Do you have a personal experience or story concerning academic freedom at BYU? If so, please elaborate here.

Unfortunately, I mostly complied with what was expected and did not bump against the academic freedom barriers.  I can share two stories that illustrate how individuals self-limit before having their academic freedom directly reduced:

Optional: Do you believe that there is another reason why BYU should not be granted continuing accreditation? Please name the Section that you are referring to in your comment.

2.A.2 In a multi-unit governance system, the division of authority and responsibility between the system and the institution is clearly delineated. System policies, regulations, and procedures concerning the institution are clearly defined and equitably administered.
I learned that students who were homosexual were tracked during the 70’s during Ernest L. Wilkinson’s time as president.  These students were not treated “equitably administered” to.  Namely students whose license plates were found at gay bars were excommunicated and hence forced out of the university.  Studies were run on the students in 1976: https://docs.google.com/file/d/0B1u3K43P-3JoY2Q5NDY3ZjYtNWUyMi00YWJiLWFhM2EtYTE4MjViNWVjOGEz/edit using electro shock therapy.  This practice was recently deemed a fraud: http://bit.ly/1DRjF8A
I had been taught that this practice ended in the two years of the study, but later found out from fellow students that electroshock/vomit therapy on homosexuals continued until 1996, the year I arrived at BYU.  To study the impact, and find it non-successful and then continue the practice for 20 more years is inexcusable.  Further the church still supports aversion therapy for homosexuals by sending troubled youth (including BYU students to boy’s ranches such as “Evergreen” and the “West ridge Academy”.  Students who admit to being gay can be prescribed to go to these camps (at staggering costs) to maintain their “Ecclesiastical endorsement”.  Remember the student is unable to change religions to maintain that endorsement forcing the student to go to the academy or lose all of their previous credits and academic work; simply for “Being Gay”.
This is hardly equal treatment among students where some men and women can find love, express their true selves and live their lives while others are hunted off campus and pushed into reformation camps while having their accreditation put on the line

Do you have a personal experience or story where you felt that you couldn’t speak honestly at BYU about your opinions, scholarship, or academic experience?
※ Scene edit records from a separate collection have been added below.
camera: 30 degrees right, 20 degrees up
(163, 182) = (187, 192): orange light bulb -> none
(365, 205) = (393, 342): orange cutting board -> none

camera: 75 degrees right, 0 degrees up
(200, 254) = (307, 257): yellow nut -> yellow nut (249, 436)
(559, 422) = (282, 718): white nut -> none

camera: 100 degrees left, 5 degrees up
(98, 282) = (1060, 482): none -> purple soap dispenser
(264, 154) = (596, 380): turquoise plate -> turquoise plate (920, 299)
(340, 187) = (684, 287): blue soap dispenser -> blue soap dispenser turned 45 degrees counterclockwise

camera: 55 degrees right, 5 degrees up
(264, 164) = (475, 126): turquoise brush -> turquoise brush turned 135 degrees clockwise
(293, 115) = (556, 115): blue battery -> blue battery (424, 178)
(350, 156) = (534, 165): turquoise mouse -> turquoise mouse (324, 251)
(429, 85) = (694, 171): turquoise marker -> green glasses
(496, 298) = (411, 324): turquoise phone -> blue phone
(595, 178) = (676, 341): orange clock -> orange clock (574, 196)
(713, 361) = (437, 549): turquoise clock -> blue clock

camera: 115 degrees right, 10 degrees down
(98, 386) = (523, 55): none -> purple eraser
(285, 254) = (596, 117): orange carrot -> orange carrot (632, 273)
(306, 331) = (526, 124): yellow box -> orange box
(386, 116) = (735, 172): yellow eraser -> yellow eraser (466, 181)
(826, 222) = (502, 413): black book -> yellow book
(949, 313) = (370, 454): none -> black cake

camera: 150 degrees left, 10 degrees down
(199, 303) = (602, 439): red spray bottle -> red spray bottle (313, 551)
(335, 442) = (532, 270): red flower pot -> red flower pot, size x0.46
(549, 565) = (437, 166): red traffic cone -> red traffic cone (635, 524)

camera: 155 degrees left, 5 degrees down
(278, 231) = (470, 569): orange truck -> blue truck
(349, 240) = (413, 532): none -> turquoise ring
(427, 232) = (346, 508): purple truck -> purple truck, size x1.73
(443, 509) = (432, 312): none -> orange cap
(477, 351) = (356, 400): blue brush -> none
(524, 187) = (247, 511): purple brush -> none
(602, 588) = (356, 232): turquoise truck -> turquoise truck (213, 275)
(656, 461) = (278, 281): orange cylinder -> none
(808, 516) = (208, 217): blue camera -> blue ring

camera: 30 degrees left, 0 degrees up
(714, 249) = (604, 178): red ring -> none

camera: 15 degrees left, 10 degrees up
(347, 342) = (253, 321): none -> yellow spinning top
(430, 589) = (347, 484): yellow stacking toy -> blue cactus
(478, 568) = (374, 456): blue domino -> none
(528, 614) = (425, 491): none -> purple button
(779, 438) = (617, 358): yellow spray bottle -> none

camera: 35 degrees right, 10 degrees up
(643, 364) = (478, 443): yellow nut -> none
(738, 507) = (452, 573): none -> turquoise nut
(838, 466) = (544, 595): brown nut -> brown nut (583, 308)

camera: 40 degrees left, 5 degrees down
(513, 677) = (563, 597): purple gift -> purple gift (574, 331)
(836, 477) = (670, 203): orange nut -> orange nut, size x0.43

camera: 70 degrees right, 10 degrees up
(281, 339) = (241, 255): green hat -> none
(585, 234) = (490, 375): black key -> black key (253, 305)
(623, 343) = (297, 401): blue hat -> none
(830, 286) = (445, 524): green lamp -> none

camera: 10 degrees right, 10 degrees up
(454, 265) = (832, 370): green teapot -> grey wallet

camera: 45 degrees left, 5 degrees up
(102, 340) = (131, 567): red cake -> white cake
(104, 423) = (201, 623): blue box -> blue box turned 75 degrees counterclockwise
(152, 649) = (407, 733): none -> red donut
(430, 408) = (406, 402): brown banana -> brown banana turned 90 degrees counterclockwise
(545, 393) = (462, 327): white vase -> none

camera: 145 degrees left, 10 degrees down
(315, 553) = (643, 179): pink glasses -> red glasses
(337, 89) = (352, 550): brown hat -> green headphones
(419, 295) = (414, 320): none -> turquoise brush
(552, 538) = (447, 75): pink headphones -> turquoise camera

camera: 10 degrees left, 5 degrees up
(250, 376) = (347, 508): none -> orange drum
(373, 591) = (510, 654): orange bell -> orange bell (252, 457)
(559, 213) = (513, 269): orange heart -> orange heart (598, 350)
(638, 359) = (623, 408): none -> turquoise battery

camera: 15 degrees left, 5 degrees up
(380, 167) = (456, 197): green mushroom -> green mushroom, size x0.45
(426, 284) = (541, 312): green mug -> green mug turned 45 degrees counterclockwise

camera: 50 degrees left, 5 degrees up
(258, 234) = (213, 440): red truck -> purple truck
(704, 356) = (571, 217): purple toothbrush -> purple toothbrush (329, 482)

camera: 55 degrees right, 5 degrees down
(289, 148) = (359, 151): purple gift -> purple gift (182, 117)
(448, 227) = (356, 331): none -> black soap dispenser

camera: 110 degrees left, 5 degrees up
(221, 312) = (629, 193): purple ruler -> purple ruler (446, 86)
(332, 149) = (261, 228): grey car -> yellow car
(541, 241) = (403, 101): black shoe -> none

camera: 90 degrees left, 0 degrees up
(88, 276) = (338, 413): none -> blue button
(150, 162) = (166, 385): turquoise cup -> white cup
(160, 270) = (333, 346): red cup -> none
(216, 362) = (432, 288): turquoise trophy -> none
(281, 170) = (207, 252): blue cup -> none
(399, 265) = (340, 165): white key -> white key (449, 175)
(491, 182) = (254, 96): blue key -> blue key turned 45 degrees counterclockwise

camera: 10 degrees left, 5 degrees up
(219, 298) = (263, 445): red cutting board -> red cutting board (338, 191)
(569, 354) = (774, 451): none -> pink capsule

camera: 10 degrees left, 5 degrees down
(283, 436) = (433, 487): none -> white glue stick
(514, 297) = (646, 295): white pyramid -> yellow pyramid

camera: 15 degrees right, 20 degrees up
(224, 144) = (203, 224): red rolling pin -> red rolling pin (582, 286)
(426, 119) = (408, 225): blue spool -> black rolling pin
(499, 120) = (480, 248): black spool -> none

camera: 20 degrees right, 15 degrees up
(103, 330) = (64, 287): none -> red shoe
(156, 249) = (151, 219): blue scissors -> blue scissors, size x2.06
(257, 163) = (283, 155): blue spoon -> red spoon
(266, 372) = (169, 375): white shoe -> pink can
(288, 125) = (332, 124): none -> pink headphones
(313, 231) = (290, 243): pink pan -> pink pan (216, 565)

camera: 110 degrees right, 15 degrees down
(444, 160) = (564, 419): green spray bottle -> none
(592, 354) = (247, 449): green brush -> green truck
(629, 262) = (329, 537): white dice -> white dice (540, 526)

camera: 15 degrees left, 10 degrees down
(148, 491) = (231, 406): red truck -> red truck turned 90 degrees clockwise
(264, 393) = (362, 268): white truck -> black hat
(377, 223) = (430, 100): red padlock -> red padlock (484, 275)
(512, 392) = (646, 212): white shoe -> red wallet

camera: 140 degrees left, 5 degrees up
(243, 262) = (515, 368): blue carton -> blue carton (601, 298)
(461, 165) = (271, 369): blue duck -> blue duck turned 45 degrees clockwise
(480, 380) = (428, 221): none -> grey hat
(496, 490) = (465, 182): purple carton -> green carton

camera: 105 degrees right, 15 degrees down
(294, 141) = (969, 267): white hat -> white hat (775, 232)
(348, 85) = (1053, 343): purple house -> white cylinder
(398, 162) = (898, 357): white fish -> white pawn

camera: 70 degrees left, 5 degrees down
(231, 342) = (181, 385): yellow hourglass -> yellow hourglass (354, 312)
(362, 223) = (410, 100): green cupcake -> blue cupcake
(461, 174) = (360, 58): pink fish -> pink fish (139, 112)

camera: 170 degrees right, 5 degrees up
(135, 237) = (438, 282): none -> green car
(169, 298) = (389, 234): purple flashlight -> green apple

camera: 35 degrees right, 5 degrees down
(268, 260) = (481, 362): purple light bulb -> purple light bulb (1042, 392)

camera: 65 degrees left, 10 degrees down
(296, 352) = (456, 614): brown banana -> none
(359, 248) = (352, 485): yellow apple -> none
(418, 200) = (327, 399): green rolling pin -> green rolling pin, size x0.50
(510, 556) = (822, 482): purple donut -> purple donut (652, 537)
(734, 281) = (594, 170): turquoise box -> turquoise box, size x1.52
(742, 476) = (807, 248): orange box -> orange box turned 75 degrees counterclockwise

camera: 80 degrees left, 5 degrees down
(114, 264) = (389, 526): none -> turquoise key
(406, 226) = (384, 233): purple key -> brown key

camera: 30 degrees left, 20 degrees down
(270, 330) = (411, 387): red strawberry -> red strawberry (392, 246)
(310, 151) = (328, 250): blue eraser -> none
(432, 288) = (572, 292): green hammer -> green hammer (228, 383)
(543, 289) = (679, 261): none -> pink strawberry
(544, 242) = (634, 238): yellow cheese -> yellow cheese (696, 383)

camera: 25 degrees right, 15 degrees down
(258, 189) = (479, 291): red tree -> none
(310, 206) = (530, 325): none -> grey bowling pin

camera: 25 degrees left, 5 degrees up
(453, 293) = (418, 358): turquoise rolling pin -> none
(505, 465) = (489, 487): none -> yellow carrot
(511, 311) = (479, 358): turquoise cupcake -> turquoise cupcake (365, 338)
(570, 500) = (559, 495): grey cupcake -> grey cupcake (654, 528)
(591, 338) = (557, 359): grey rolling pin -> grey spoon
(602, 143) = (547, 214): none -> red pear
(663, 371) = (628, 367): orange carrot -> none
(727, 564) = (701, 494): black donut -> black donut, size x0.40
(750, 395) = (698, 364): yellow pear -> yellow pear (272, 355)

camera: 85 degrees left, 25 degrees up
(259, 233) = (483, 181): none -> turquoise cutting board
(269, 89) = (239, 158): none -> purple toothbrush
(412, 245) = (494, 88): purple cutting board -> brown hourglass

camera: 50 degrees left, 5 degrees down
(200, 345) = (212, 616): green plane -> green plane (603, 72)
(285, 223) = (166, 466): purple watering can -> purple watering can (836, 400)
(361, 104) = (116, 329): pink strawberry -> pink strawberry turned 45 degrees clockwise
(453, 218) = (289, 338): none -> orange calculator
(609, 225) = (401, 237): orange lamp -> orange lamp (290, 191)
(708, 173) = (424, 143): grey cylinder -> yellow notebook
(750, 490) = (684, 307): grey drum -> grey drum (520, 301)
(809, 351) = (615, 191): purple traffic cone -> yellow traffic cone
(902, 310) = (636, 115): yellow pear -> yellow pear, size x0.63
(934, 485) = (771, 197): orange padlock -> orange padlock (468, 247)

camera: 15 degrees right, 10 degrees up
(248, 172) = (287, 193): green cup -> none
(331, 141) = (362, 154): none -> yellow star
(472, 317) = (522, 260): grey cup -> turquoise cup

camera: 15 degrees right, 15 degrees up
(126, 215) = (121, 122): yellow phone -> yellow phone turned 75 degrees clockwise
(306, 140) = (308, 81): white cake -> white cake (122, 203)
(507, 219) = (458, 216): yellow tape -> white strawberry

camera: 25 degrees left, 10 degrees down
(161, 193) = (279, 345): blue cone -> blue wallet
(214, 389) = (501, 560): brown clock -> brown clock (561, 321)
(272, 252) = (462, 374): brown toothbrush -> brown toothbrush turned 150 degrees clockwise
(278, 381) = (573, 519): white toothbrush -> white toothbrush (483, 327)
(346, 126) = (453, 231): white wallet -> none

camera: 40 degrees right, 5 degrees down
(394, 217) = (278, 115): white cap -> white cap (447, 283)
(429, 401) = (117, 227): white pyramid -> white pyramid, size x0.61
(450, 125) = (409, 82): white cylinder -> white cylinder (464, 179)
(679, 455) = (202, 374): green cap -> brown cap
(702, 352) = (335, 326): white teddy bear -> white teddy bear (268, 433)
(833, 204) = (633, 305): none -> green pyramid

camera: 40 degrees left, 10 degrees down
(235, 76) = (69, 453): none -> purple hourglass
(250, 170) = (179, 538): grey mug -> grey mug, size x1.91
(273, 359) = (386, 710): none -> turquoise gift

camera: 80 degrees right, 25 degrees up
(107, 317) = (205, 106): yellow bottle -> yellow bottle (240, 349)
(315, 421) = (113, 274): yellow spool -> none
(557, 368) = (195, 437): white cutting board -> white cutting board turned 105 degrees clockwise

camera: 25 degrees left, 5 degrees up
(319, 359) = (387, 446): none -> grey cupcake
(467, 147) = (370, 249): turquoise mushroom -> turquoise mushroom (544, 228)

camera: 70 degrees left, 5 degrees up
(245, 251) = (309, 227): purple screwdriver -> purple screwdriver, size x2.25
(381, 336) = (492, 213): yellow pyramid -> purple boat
If so, please elaborate here.

Every class is rated by how connected the ideas taught are to the gospel.  In one class we were challenged to read “What would Jesus do?” and describe how it impacted my life.  I only had the answer “it didn’t” and yet I knew that would net me a bad grade which would impact my status as a student (Scholarships, academic probation, etc.).  As such I wrote about how I would not go into the video game industry due to the book.  I self-limited rather than be honest with the course’s impact on my life.
A second example came from a comparative literature course where the final grade was based on an essay about “Which book would you base a society on”. Students who chose the bible scored significantly higher than any other book; and almost no student chose another book besides the bible (We could all see how this was to get a high score on that survey and adjusted our responses as expected).

Do you have any other thoughts regarding the accreditation of BYU or your experiences regarding BYU and its Honor Code?

I am a heavily bearded fellow with dark hair.  I have been excluded from being able to take tests on the same day I shaved due to “5 o’clock shadow” whereas others on my floor could go months without shaving.  Although minor, exclusion from taking a test, forcing to return to a dormitory and shave impacts one’s test results, sometimes resulting in not being able to complete the test in time.
Again, to be clear, even if one is trying to comply, the “Ecclesiastical roulette” that occurs at whether the testing center person that day dislikes your face, your style, can completely impact one’s testing experience.